How many files in your validation files?
Please “ls -lsh yourtfrecords” as well.

there’s only one folder of kitti_trainval under data/tfrecords.

!ls -rlt $LOCAL_DATA_DIR/tfrecords/kitti_trainval/

total 52
-rw-r–r-- 1 root root 634 1月 10 11:10 kitti_trainval-fold-000-of-002-shard-00001-of-00003
-rw-r–r-- 1 root root 634 1月 10 11:10 kitti_trainval-fold-000-of-002-shard-00000-of-00003
-rw-r–r-- 1 root root 2032 1月 10 11:10 kitti_trainval-fold-000-of-002-shard-00002-of-00003
-rw-r–r-- 1 root root 11948 1月 10 11:10 kitti_trainval-fold-001-of-002-shard-00000-of-00003
-rw-r–r-- 1 root root 11233 1月 10 11:10 kitti_trainval-fold-001-of-002-shard-00001-of-00003
-rw-r–r-- 1 root root 12387 1月 10 11:10 kitti_trainval-fold-001-of-002-shard-00002-of-00003

Actually in training, the evaluation will also run every 10 epochs according to your spec

validation_period_during_training: 10

So, it is weird that you cannot run " Evaluate stage " .

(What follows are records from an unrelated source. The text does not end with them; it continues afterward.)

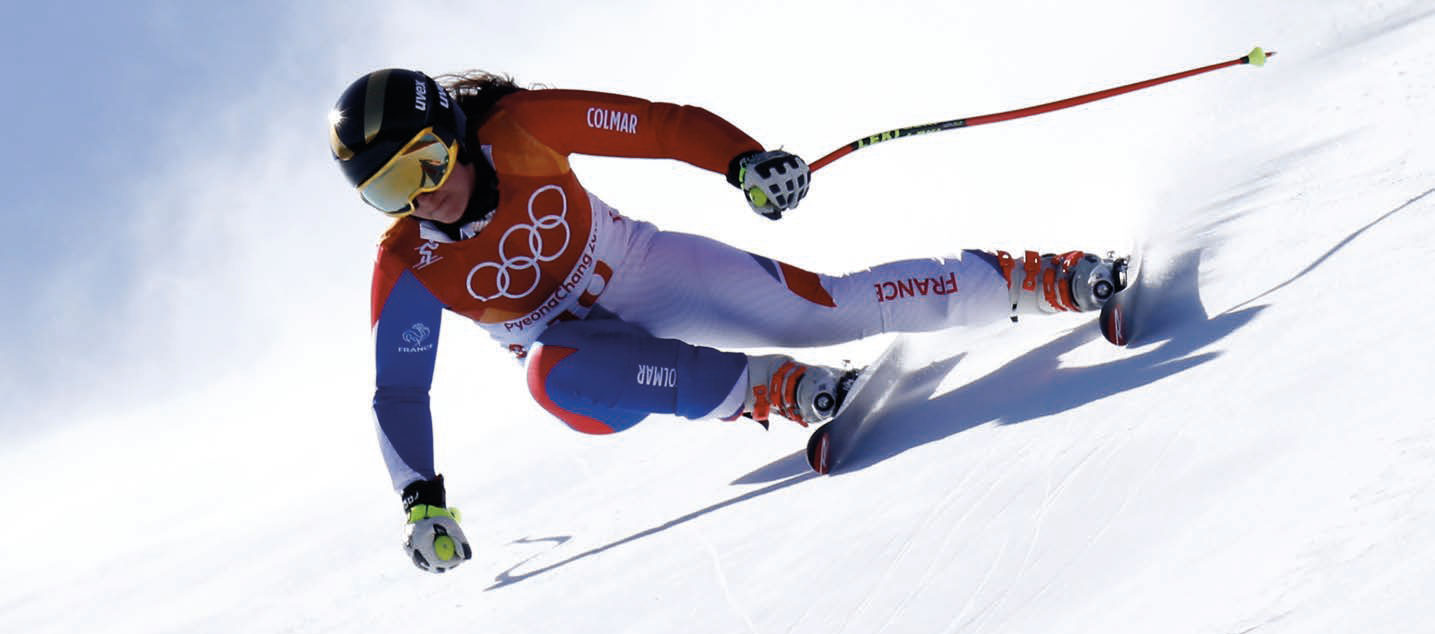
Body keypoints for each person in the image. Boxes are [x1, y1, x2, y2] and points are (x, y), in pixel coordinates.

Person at [328, 68, 1123, 573]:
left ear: (456, 134)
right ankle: (768, 390)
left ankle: (1042, 280)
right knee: (547, 371)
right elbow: (398, 393)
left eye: (424, 164)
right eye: (387, 189)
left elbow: (661, 125)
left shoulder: (523, 127)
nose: (421, 196)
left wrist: (744, 163)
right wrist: (421, 502)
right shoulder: (409, 263)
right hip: (590, 373)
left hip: (644, 269)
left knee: (832, 307)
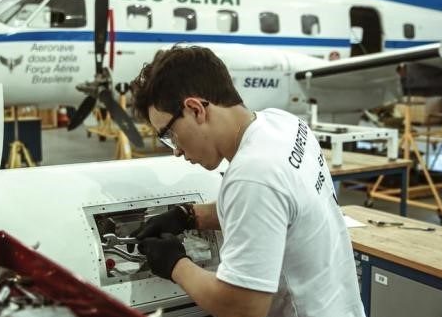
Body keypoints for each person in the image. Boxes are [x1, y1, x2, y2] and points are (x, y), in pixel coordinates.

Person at [129, 46, 365, 317]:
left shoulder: (252, 176)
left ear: (196, 110)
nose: (176, 150)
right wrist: (190, 216)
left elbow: (242, 308)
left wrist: (175, 264)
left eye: (169, 134)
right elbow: (276, 211)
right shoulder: (285, 125)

Can you upload the full log when you run training?
And can you share the full command and full log when you run " Evaluate stage " ?

The error just gone as I’m quite sure I didn’t do anything, the final model was exported succeed.

Thanks Morgan, for the great support.